Sydney - Pakistan clinched a thrilling 29-run win over South Africa to stay on course for the Cricket World Cup quarter-finals, while Ireland also eyed the last-eight with a nail-biting five-run victory over Zimbabwe.
Chasing just 232 to win under the Duckworth-Lewis method at Eden Park in Auckland, South Africa, who would have been assured of a quarter-final slot had they won, were bowled out for 202 despite captain AB de Villiers' valiant 77.
Rahat Ali grabbed a career-best three for 40, with fellow left-arm seamers Mohammad Irfan (three for 52) and Wahab Riaz (three for 45) as South Africa were dismissed in 33.3 overs in a game which ended in a torrential downpour.
The result left South Africa and Pakistan both on six points and well-placed for the quarter-finals.
Ireland are in fourth but also have six points and a game in hand on the two Test-playing nations.
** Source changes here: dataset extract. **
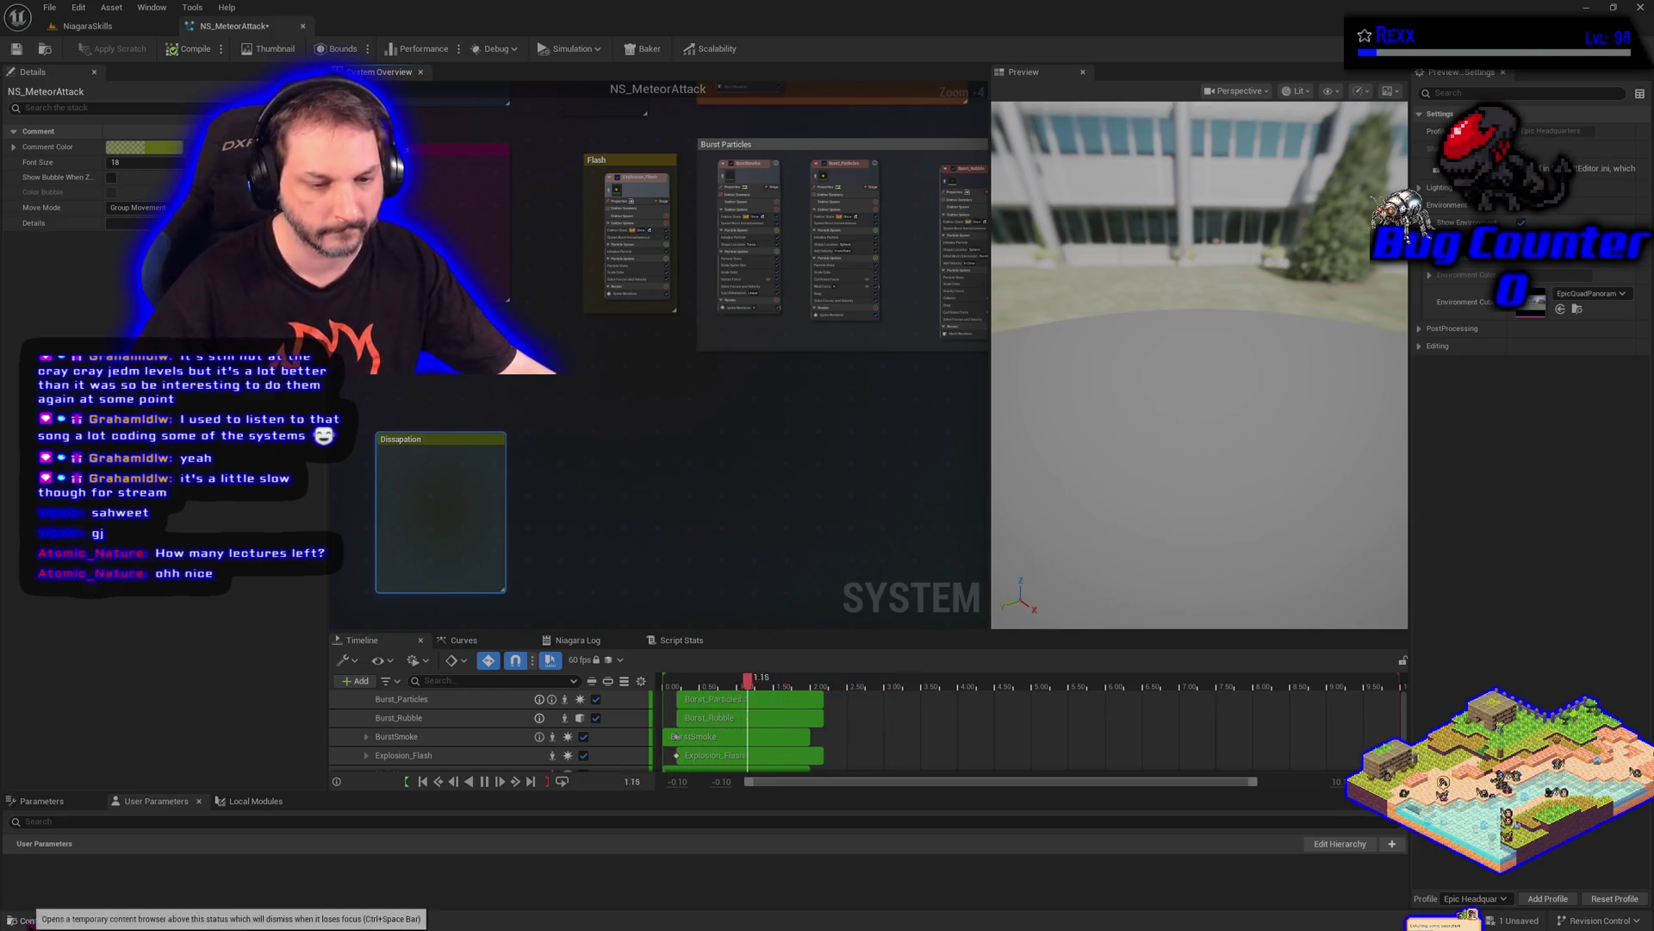
# Open the Damage texture folder inside InfinityVFX_Textures in the Content Browser
pyautogui.click(43, 920)
pyautogui.scroll(5, 112, 801)
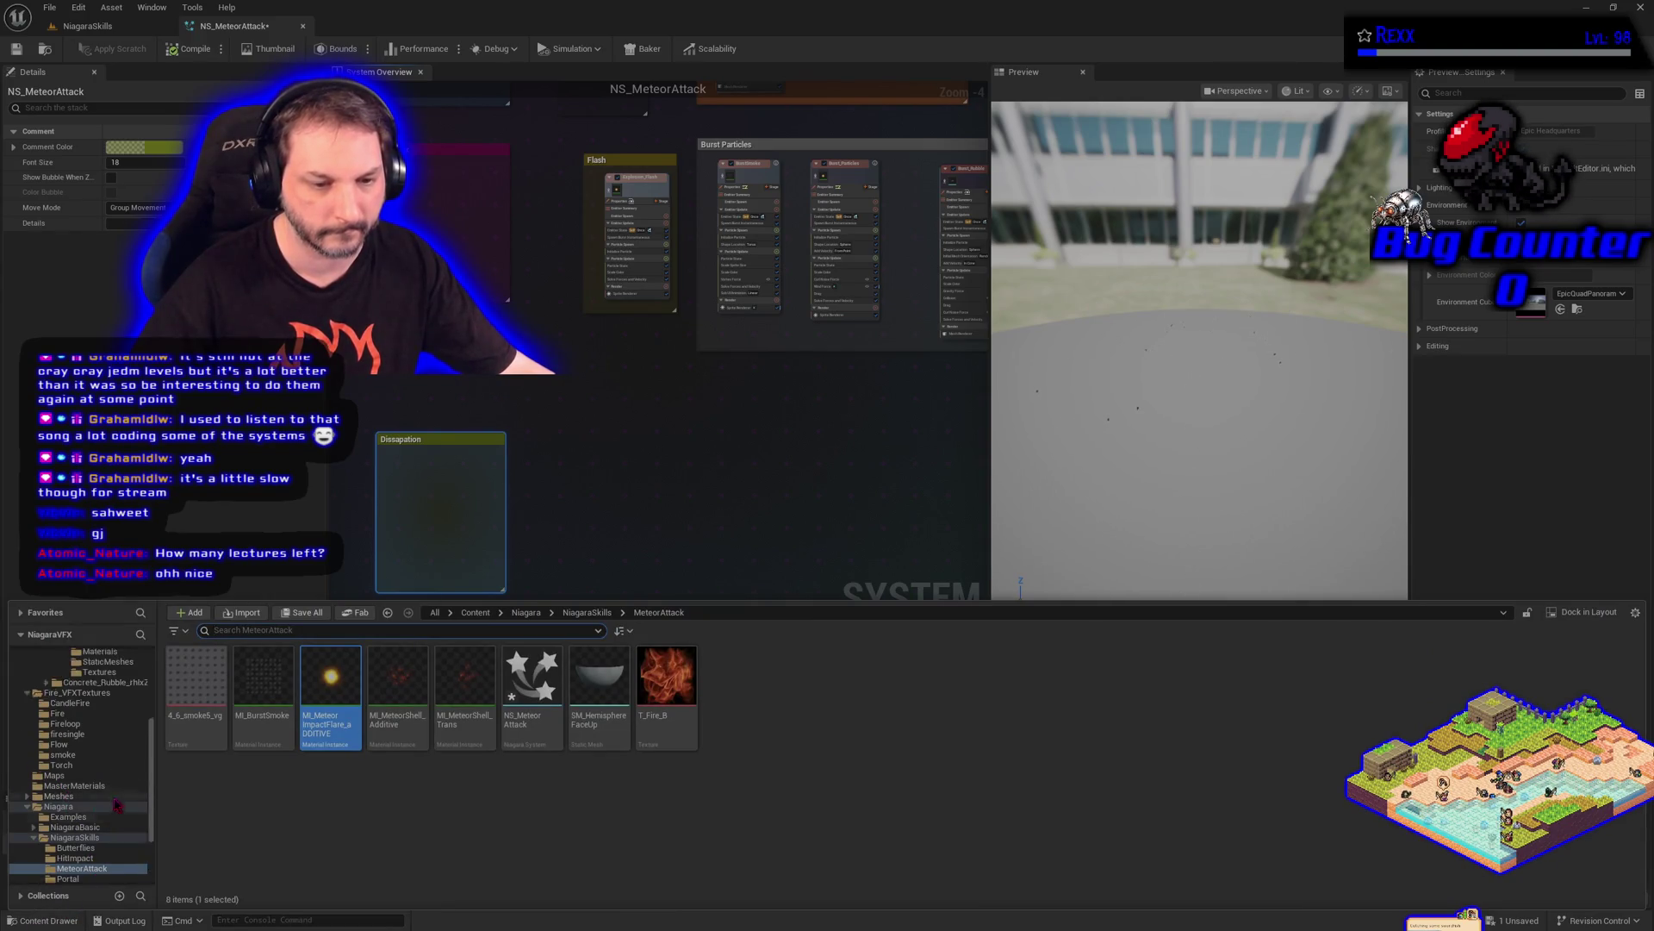
pyautogui.scroll(-5, 119, 805)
They are also two points ahead of the West Indies, leaving the four sides to fight over the three remaining spots in the last eight in a Pool B from which defending champions India have already qualified.
Pakistan coach Waqar Younis saw parallels with the team of 1992 who won the World Cup in Australia and New Zealand despite losing three of their opening five games with just one win and a no-result.
"(Captain) Imran Khan had the serious belief, and I'm sure and I hope that belief is coming into our dressing room that we can deliver," said Waqar.
A disappointed de Villiers insisted South Africa had failed to engage top gear.
"It's my responsibility to try to get the guys going, which I couldn't, so maybe I should take responsibility for that," he said.
"It was almost like a car that's stuck in second or third gear, and that's not going to win you cricket games."
The match was twice held up for rain and the second stoppage did little for Pakistan's fragile confidence as they lost five wickets for the addition of just 25 runs.
Skipper Misbah-ul-Haq top scored with 56 off 86 balls -- his fourth half-century in five matches at this World Cup and the 42nd of his career -- as the 40-year-old went past 5,000 one-day international runs, although he still awaits a first century.
But Pakistan were left kicking themselves after squandering an impressive start which had seen Sarfraz Ahmed mark his first game of the tournament with 49 before he was run out and veteran Younis Khan hit 37.
Sarfraz later claimed a record-equalling six catches behind the stumps.
Hashim Amla and Faf du Plessis comfortably put on 67 for the second wicket before Pakistan sensationally lived up to South Africa coach Russell Domingo's pre-match assessment of their "predictable unpredictability".
South Africa conclude their pool programme against the UAE in Wellington on Thursday, while Pakistan face Ireland in Adelaide next Sunday, the same day that the West Indies play the UAE in Napier.
In Hobart, Zimbabwe captain Brendan Taylor insisted his team had suffered a miscarriage of justice when Ireland fielder John Mooney held a crucial catch despite indications he had touched the boundary with his foot.
Ireland won by five runs after setting Zimbabwe a huge 332-run total to chase and stay in the tournament.
With Zimbabwe needing 32 to win off 20 balls, and with four wickets left, Sean Williams, on 96, launched a huge hook off Kevin O'Brien towards deep midwicket where Mooney reached high to grab the ball.
But as he claimed the catch, the big Irishman appeared to touch the boundary cushion with his foot, which should have resulted in a six.
As the decision was examined, Williams left the Bellerive Oval pitch and the catch stood.
"They zoomed in, and I thought it was pretty clear. But you've got to take the fielder's word," said Taylor who hit a blistering 121 with 11 fours and four sixes.
Ireland captain William Porterfield tried to downplay the controversy.
"It's very hard to tell when you're on the line. Whether or not he did or didn't, it was a great catch," he said.
Earlier, Ireland veteran Ed Joyce made 112 while Andy Balbirnie hit 97.